**WHAT THE TASK ASKS**
Please output the whole listing below exactly as it is.

**GIVEN RECORDS**
------
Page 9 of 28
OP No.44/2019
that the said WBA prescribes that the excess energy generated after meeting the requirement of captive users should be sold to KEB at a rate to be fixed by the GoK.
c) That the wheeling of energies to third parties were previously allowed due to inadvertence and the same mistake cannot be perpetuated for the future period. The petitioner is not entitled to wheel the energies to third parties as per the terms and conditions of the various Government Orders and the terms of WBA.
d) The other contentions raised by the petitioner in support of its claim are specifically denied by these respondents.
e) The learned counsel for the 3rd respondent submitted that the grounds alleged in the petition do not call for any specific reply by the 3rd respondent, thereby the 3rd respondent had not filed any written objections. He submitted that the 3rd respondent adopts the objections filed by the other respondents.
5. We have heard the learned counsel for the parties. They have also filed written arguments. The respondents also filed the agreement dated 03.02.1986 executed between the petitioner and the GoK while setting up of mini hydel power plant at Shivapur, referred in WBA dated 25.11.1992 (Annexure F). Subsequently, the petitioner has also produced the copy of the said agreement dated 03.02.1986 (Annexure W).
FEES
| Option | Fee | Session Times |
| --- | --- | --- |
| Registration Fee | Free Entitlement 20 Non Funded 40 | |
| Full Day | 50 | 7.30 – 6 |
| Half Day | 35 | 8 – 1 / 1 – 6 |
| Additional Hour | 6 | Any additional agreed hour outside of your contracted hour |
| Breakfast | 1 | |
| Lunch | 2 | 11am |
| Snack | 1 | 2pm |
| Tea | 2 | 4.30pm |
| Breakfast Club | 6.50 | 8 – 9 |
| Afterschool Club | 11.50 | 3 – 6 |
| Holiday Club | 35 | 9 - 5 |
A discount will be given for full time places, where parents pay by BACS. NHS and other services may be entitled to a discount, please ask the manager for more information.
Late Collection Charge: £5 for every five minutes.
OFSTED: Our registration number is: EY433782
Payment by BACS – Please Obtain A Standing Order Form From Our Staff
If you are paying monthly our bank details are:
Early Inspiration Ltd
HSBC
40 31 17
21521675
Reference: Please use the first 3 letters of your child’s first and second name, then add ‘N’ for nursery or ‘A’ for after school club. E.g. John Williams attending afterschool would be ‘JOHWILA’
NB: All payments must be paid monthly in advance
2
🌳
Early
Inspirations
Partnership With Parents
------
**ANSWER BELOW**
Page 9 of 28
OP No.44/2019
that the said WBA prescribes that the excess energy generated after meeting the requirement of captive users should be sold to KEB at a rate to be fixed by the GoK.
c) That the wheeling of energies to third parties were previously allowed due to inadvertence and the same mistake cannot be perpetuated for the future period. The petitioner is not entitled to wheel the energies to third parties as per the terms and conditions of the various Government Orders and the terms of WBA.
d) The other contentions raised by the petitioner in support of its claim are specifically denied by these respondents.
e) The learned counsel for the 3rd respondent submitted that the grounds alleged in the petition do not call for any specific reply by the 3rd respondent, thereby the 3rd respondent had not filed any written objections. He submitted that the 3rd respondent adopts the objections filed by the other respondents.
5. We have heard the learned counsel for the parties. They have also filed written arguments. The respondents also filed the agreement dated 03.02.1986 executed between the petitioner and the GoK while setting up of mini hydel power plant at Shivapur, referred in WBA dated 25.11.1992 (Annexure F). Subsequently, the petitioner has also produced the copy of the said agreement dated 03.02.1986 (Annexure W).
FEES
| Option | Fee | Session Times |
| --- | --- | --- |
| Registration Fee | Free Entitlement 20 Non Funded 40 | |
| Full Day | 50 | 7.30 – 6 |
| Half Day | 35 | 8 – 1 / 1 – 6 |
| Additional Hour | 6 | Any additional agreed hour outside of your contracted hour |
| Breakfast | 1 | |
| Lunch | 2 | 11am |
| Snack | 1 | 2pm |
| Tea | 2 | 4.30pm |
| Breakfast Club | 6.50 | 8 – 9 |
| Afterschool Club | 11.50 | 3 – 6 |
| Holiday Club | 35 | 9 - 5 |
A discount will be given for full time places, where parents pay by BACS. NHS and other services may be entitled to a discount, please ask the manager for more information.
Late Collection Charge: £5 for every five minutes.
OFSTED: Our registration number is: EY433782
Payment by BACS – Please Obtain A Standing Order Form From Our Staff
If you are paying monthly our bank details are:
Early Inspiration Ltd
HSBC
40 31 17
21521675
Reference: Please use the first 3 letters of your child’s first and second name, then add ‘N’ for nursery or ‘A’ for after school club. E.g. John Williams attending afterschool would be ‘JOHWILA’
NB: All payments must be paid monthly in advance
2
🌳
Early
Inspirations
Partnership With Parents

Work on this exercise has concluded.